Text provided:

=-=-=-=-=

I have that same CPU in a W10 PC at 3.6GHz with the bsel tape mod, have you considered that for some free extra performance?


----------



## Greenslade (Oct 14, 2021)

Remeca said:


> I have that same CPU in a W10 PC at 3.6GHz with the bsel tape mod, have you considered that for some free extra performance?


All though i do have a Windows10 with a 1060.So i am just interested in  XP for retro gaming.All tough i am not that impressed with this PC it is making a lot of noise.Of course if it is the CPU fan i understand that can,t be replaced.
It is either that or the PSU,i don,t know how to  them. I was hoping it would be  Quieter,It is not going to be that quite bearing in mind its 14 or so years.


----------



## 80-watt Hamster (Oct 14, 2021)

Greenslade said:


> All though i do have a Windows10 with a 1060.So i am just interested in  XP for retro gaming.All tough i am not that impressed with this PC it is making a lot of noise.Of course if it is the CPU fan i understand that can,t be replaced.
> It is either that or the PSU,i don,t know how to test.to test them. I was hoping it would be  Quieter,It is not going to be that quite bearing in mind its 14 or so years.



The CPU fan can absolutely be replaced, or the entire cooler.  Tons of 775-compatible coolers on eBay.  Heck, I'll send you one for the cost of postage.

Now, when you say loud, is it a whirring or whooshing noise, or more like a grinding?  I don't know/remember how that board's BIOS is set up, but you can usually set fan speeds to either a couple of built-in temp-controlled speeds or to full speed.  So if the fan is running really fast, it's either set to do that or is spinning up because the chip is hot.  Do you have monitoring software installed?


----------



## Dr. Dro (Oct 15, 2021)

Greenslade said:


> No problem the more the merrier. There way of my league.

=-=-=-=-=

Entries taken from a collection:
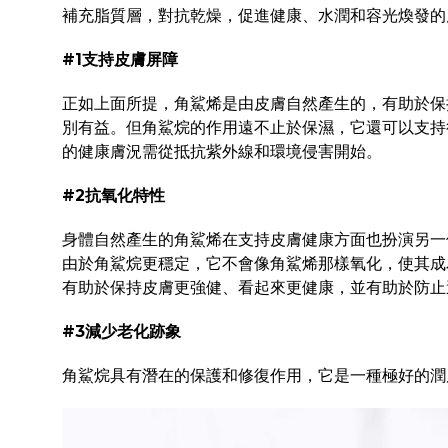
補充脂質層，對抗乾燥，促進健康、水潤和容光煥發的
#1支持皮膚屏障
正如上面所提，角鯊烯是由皮膚自然產生的，有助於保
別有益。
但角鯊烷的作用遠不止於保濕，它還可以支持
的健康膚況需從抵抗紫外線和環境侵害開始。
#2抗氧化特性
身體自然產生的角鯊烯在支持皮膚健康方面也扮演另一
由於角鯊烷更穩定，它不會像角鯊烯那樣氧化，使其成
有助於保持皮膚更強健、看起來更健康，並有助於防止
#3減少老化跡象
角鯊烷具有潛在的保護和修復作用，它是一種極好的潤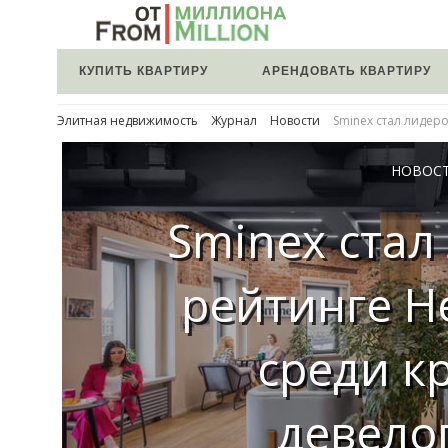
КУПИТЬ КВАРТИРУ
АРЕНДОВАТЬ КВАРТИРУ
Элитная недвижимость
Журнал
Новости
Sminex стал лидер
НОВОС
Sminex стал
рейтинге H
среди к
девело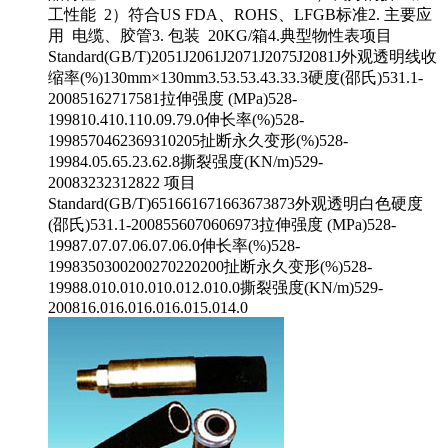
工性能 2）符合US FDA、ROHS、LFGB标准2. 主要应
用 电缆、胶管3. 包装 20KG/箱4.典型物性表项目
Standard(GB/T)2051J2061J2071J2075J2081J外观透明线收
缩率(%)130mm×130mm3.53.53.43.33.3硬度(邵氏)531.1-
20085162717581拉伸强度 (MPa)528-
199810.410.110.09.79.0伸长率(%)528-
1998570462369310205扯断永久变形(%)528-
19984.05.65.23.62.8撕裂强度(KN/m)529-
20083232312822 项目
Standard(GB/T)651661671663673873外观透明白色硬度
(邵氏)531.1-2008556070606973拉伸强度 (MPa)528-
19987.07.07.06.07.06.0伸长率(%)528-
1998350300200270220200扯断永久变形(%)528-
19988.010.010.010.012.010.0撕裂强度(KN/m)529-
200816.016.016.016.015.014.0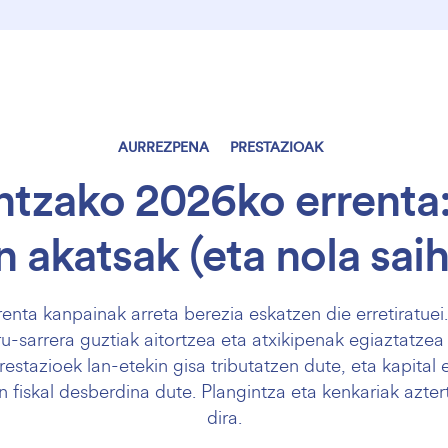
AURREZPENA
PRESTAZIOAK
ntzako 2026ko errenta:
 akatsak (eta nola sai
nta kanpainak arreta berezia eskatzen die erretiratuei.
ru-sarrera guztiak aitortzea eta atxikipenak egiaztatzea
stazioek lan-etekin gisa tributatzen dute, eta kapital 
fiskal desberdina dute. Plangintza eta kenkariak aztert
dira.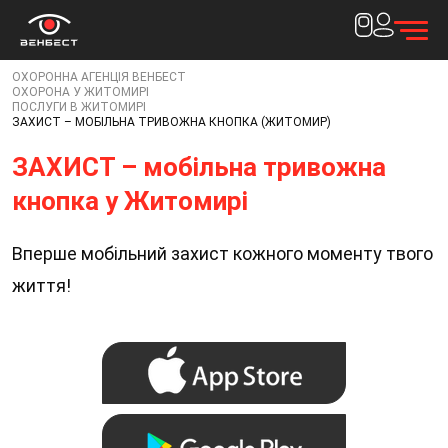
ОХОРОННА АГЕНЦІЯ ВЕНБЕСТ
ОХОРОНА У ЖИТОМИРІ
Дякуємо за
ПОСЛУГИ В ЖИТОМИРІ
ЗАХИСТ – МОБІЛЬНА ТРИВОЖНА КНОПКА (ЖИТОМИР)
заявку!
ЗАХИСТ – мобільна тривожна
Наш менеджер зв'яжеться з вами протягом 15
кнопка у Житомирі
хвилин
Вперше мобільний захист кожного моменту твого
життя!
Закрити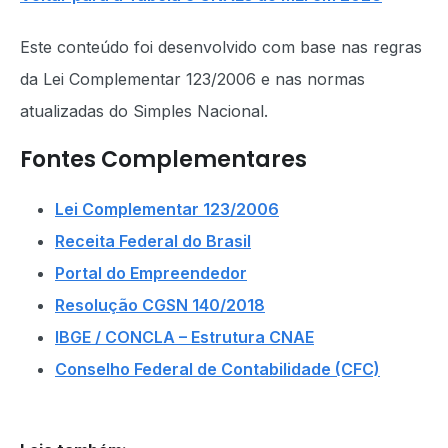
Este conteúdo foi desenvolvido com base nas regras
da Lei Complementar 123/2006 e nas normas
atualizadas do Simples Nacional.
Fontes Complementares
Lei Complementar 123/2006
Receita Federal do Brasil
Portal do Empreendedor
Resolução CGSN 140/2018
IBGE / CONCLA – Estrutura CNAE
Conselho Federal de Contabilidade (CFC)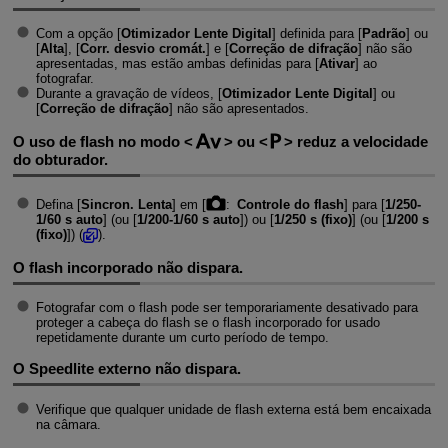
Com a opção [
Otimizador Lente Digital
] definida para [
Padrão
] ou
[
Alta
], [
Corr. desvio cromát.
] e [
Correção de difração
] não são
apresentadas, mas estão ambas definidas para [
Ativar
] ao
fotografar.
Durante a gravação de vídeos, [
Otimizador Lente Digital
] ou
[
Correção de difração
] não são apresentados.
O uso de flash no modo
ou
reduz a velocidade
do obturador.
Defina [
Sincron. Lenta
] em [
:
Controle do flash
] para [
1/250-
1/60 s auto
] (ou [
1/200-1/60 s auto
]) ou [
1/250 s (fixo)
] (ou [
1/200 s
(fixo)
]) (
).
O flash incorporado não dispara.
Fotografar com o flash pode ser temporariamente desativado para
proteger a cabeça do flash se o flash incorporado for usado
repetidamente durante um curto período de tempo.
O Speedlite externo não dispara.
Verifique que qualquer unidade de flash externa está bem encaixada
na câmara.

=-=-=-=-=

Problem set:
A. Name every forum username that appears in the thread about the noisy old PC.
B. In the thread about the noisy old PC, what does 80-watt Hamster offer to send Greenslade, and for what price?
C. Continue the forum thread about the noisy old PC from its final line.

Responses for each task:
A. Remeca, Greenslade, 80-watt Hamster, Dr. Dro

B. A 775-compatible cooler, for the cost of postage.

C.
> I think I will stick with AMD like I first said on here.



Certainly an unexpected development, given AMD cut driver support significantly earlier. NV still provided support for XP and their DX10 class cards well into 2014, 2016 for the Quadro FX series. But all that matters is that one gets a great experience, and if you manage to do that, happy for you man! Enjoy.


----------



## lexluthermiester (Oct 15, 2021)

Greenslade said:


> There were two two ram sticks i took it out to show you.


Oh, I'm sorry. It seemed like just one stick the way you showed the pictures. If you'll got two already, you're golden in the RAM department.


Greenslade said:


> What about the question about there being
> *NO FAN IN THE BACK OF THE CASE*?


That's actually fairly normal. Most manufacturers will not install a rear fan if the thermal load of the system doesn't need it. Remember, there is an exhaust fan in the PSU, and those fans are high quality.


Greenslade said:


> I think i have been sold a potato


Remind us what you paid?


----------



## Greenslade (Oct 15, 2021)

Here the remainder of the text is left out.